◆ Exercise data:
+++
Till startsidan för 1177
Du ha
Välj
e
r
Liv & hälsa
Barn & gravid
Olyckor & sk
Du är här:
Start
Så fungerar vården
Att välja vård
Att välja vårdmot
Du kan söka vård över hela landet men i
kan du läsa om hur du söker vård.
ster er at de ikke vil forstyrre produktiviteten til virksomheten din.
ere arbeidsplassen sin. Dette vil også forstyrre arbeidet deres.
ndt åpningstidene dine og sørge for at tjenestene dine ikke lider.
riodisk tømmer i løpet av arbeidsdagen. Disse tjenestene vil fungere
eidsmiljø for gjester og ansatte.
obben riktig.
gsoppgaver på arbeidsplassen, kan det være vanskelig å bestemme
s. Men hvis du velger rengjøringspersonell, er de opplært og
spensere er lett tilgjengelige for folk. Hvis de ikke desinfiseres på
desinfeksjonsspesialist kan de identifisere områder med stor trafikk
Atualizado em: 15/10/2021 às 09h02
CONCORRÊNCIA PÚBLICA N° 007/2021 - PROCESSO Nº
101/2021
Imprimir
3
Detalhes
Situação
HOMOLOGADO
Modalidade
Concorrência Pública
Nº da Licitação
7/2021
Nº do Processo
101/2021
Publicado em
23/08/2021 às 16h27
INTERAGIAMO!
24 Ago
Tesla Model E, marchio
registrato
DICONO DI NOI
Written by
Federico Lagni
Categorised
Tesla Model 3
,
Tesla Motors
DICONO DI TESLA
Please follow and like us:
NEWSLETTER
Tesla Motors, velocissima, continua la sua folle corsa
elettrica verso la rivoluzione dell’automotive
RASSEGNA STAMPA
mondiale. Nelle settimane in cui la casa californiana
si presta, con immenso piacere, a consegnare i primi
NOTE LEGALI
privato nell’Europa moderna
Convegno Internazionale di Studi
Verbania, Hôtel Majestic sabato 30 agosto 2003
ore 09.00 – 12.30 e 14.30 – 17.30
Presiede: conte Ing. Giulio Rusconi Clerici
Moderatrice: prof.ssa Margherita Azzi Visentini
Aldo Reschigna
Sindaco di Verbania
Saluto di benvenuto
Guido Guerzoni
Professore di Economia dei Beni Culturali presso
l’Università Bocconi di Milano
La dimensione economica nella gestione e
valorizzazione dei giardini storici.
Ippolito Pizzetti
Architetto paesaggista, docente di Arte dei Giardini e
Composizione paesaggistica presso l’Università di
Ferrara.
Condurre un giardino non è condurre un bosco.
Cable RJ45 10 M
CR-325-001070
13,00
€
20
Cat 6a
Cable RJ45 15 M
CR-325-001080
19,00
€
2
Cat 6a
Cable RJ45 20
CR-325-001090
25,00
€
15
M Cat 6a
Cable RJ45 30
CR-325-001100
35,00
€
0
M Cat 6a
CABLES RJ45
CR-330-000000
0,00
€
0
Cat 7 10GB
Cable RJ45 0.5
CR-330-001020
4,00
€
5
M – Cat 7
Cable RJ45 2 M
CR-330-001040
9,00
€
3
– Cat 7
+++
◆ Problem statement:
Copy the data from its first line through the line holding "Aldo Reschigna", inclusive, substituting "REVOGADO" for "HOMOLOGADO" and leaving everything else unchanged.

◆ Answer to the exercise:
Till startsidan för 1177
Du ha
Välj
e
r
Liv & hälsa
Barn & gravid
Olyckor & sk
Du är här:
Start
Så fungerar vården
Att välja vård
Att välja vårdmot
Du kan söka vård över hela landet men i
kan du läsa om hur du söker vård.
ster er at de ikke vil forstyrre produktiviteten til virksomheten din.
ere arbeidsplassen sin. Dette vil også forstyrre arbeidet deres.
ndt åpningstidene dine og sørge for at tjenestene dine ikke lider.
riodisk tømmer i løpet av arbeidsdagen. Disse tjenestene vil fungere
eidsmiljø for gjester og ansatte.
obben riktig.
gsoppgaver på arbeidsplassen, kan det være vanskelig å bestemme
s. Men hvis du velger rengjøringspersonell, er de opplært og
spensere er lett tilgjengelige for folk. Hvis de ikke desinfiseres på
desinfeksjonsspesialist kan de identifisere områder med stor trafikk
Atualizado em: 15/10/2021 às 09h02
CONCORRÊNCIA PÚBLICA N° 007/2021 - PROCESSO Nº
101/2021
Imprimir
3
Detalhes
Situação
REVOGADO
Modalidade
Concorrência Pública
Nº da Licitação
7/2021
Nº do Processo
101/2021
Publicado em
23/08/2021 às 16h27
INTERAGIAMO!
24 Ago
Tesla Model E, marchio
registrato
DICONO DI NOI
Written by
Federico Lagni
Categorised
Tesla Model 3
,
Tesla Motors
DICONO DI TESLA
Please follow and like us:
NEWSLETTER
Tesla Motors, velocissima, continua la sua folle corsa
elettrica verso la rivoluzione dell’automotive
RASSEGNA STAMPA
mondiale. Nelle settimane in cui la casa californiana
si presta, con immenso piacere, a consegnare i primi
NOTE LEGALI
privato nell’Europa moderna
Convegno Internazionale di Studi
Verbania, Hôtel Majestic sabato 30 agosto 2003
ore 09.00 – 12.30 e 14.30 – 17.30
Presiede: conte Ing. Giulio Rusconi Clerici
Moderatrice: prof.ssa Margherita Azzi Visentini
Aldo Reschigna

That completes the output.